“They entered our village in the middle of the night and destroyed our crops. Overnight, they took our land away from us and built sheds on it,” said Anusaya Kumare, 48, describing how, in February 2020, her family lost a large tract of their eight-acre farm in Sarkhani village of Nanded district in Maharashtra.
Anusaya, who belongs to the Gond Adivasi community, believes it was a few local non-Adivasi businessmen and traders who hired goons to steal her family’s land. “These people created false documents and sold our land to non-Adivasi people. The saat baara [7/12; record of land rights] is still in our names.” Her family cultivates cotton, Bengal gram, tur and wheat on the land.
“During Covid [lockdown], we survived on the crops we grew on whatever little land we had left.
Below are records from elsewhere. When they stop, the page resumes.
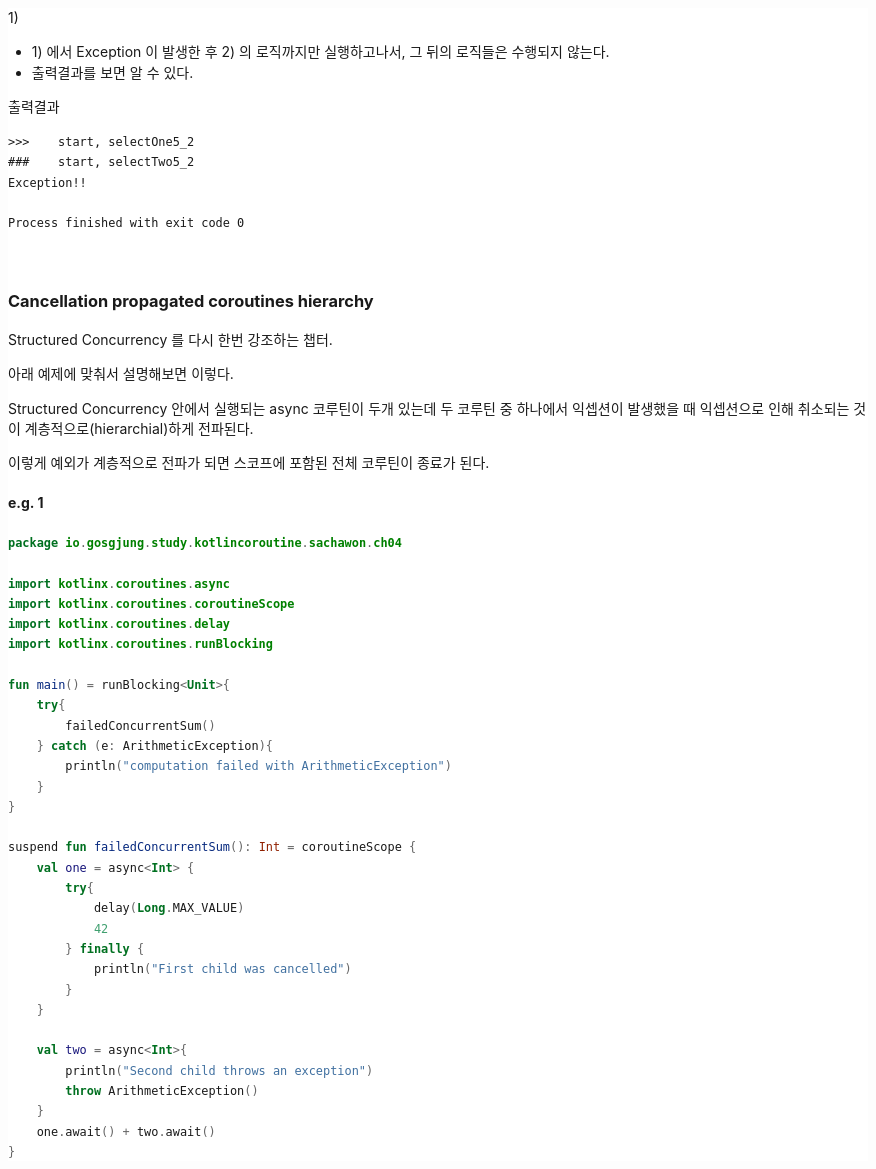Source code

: 

1\) 

- 1\) 에서 Exception 이 발생한 후 2\) 의 로직까지만 실행하고나서, 그 뒤의 로직들은 수행되지 않는다.
- 출력결과를 보면 알 수 있다.



출력결과

```plain
>>>    start, selectOne5_2
###    start, selectTwo5_2
Exception!! 

Process finished with exit code 0
```

<br>



### Cancellation propagated coroutines hierarchy

Structured Concurrency 를 다시 한번 강조하는 챕터.

아래 예제에 맞춰서 설명해보면 이렇다.

Structured Concurrency 안에서 실행되는 async 코루틴이 두개 있는데 두 코루틴 중 하나에서 익셉션이 발생했을 때 익셉션으로 인해 취소되는 것이 계층적으로(hierarchial)하게 전파된다.

이렇게 예외가 계층적으로 전파가 되면 스코프에 포함된 전체 코루틴이 종료가 된다.



#### e.g. 1

```kotlin
package io.gosgjung.study.kotlincoroutine.sachawon.ch04

import kotlinx.coroutines.async
import kotlinx.coroutines.coroutineScope
import kotlinx.coroutines.delay
import kotlinx.coroutines.runBlocking

fun main() = runBlocking<Unit>{
    try{
        failedConcurrentSum()
    } catch (e: ArithmeticException){
        println("computation failed with ArithmeticException")
    }
}

suspend fun failedConcurrentSum(): Int = coroutineScope {
    val one = async<Int> {
        try{
            delay(Long.MAX_VALUE)
            42
        } finally {
            println("First child was cancelled")
        }
    }

    val two = async<Int>{
        println("Second child throws an exception")
        throw ArithmeticException()
    }
    one.await() + two.await()
}
```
Last month [December 2020], they took away even that,” said Anusaya, who was not the only one in Sarkhani to lose land. In the village of 3,250 people (Census 2011), about 200 Adivasis out of about 900 have lost their lands. They have been sitting in protest outside the local gram panchayat office every day since the beginning of January.
“We have been protesting for a month at the panchayat office. Our legs hurt,” said Anusaya rubbing her feet with both hands. It was around 9 p.m. on January 23 and she had just finished a dinner of bajra rotis and garlic chutney. She and a few other women had spread out thick blankets inside the Ghantadevi temple in Igatpuri for the night.
The women were a part of the vehicular jatha (march) going to Mumbai from Nashik to protest against the three new farm laws. They were also going to highlight their many struggles.